Deliberate Practices for programmers

February 4, 2019

Per Dayra Chiu recommendation , last year I read the book Peak: Secrets from the New Science of Expertise by by K. Anders Ericsson & Robert Pool. I didn’t imagine how much gold I would find in that book. the topic that surprised the most was: Deliberate practices

First, what is deliberate practice?

Is a special type of practice that is purposeful and systematic. It is highly demanding mentally so it requires high levels of focus and concentration. According to psychologist Anders Ericsson deliberate practice is characterized by the following traits

  • Deliberate practice develops skills that other people have already figured out how to do and for which effective training techniques have been established.
  • Deliberate practice takes place outside one’s comfort zone.
  • Deliberate practice involves well-defined, specific goals and often involves improving some aspect of the target performance; it is not aimed at some vague overall improvement.
  • Deliberate practice is deliberate, that is, it requires a person’s full attention and conscious actions.
  • Deliberate practice both produces and depends on effective mental representations. They show the right way to do something and allow one to notice when doing something wrong and to correct it.
  • Deliberate practice nearly always involves building or modifying previously acquired skills by focusing on particular aspects of those skills and working to improve them specifically; over time this step-by-step improvement will eventually lead to expert performance.

What are the skills a programmer could improve with deliberated practices?

What this exercise asks:
• a. In the post on deliberate practice for programmers, where does deliberate practice take place?
• b. Pick up the post on deliberate practice for programmers after its last line and keep writing it.

Extracted records:
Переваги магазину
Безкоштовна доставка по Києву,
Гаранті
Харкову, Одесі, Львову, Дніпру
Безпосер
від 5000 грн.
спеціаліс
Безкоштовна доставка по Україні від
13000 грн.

Written answers:
• a. Outside one's comfort zone.

• b.
This question is kind of silly, because any skill can be improved with a well designed deliberate practice Where are some deliberate practice examples for some skills that any programmer need

  • Speaking: Try stopping people on the street and keeping them entertained for as long as possible, using body gestures, excited speaking, etc. Time yourself Typing: Slowly ratcheting up the WPM you have to write at, and then figuring out what’s holding you back as you reach plateaus
  • Writing: Break up someone else’s writing and try to reproduce it on your own, such as by trying to recreate their structure, word choice, or other elements.
  • learning a new programming language: Use Derek Sivers’s method of learning more programming functions by quizzing yourself on them using a spaced repetition system.
  • solving challenges: Challenge yourself to write solutions in multiple ways, forbidding yourself from using the same functions you used in the previous methods.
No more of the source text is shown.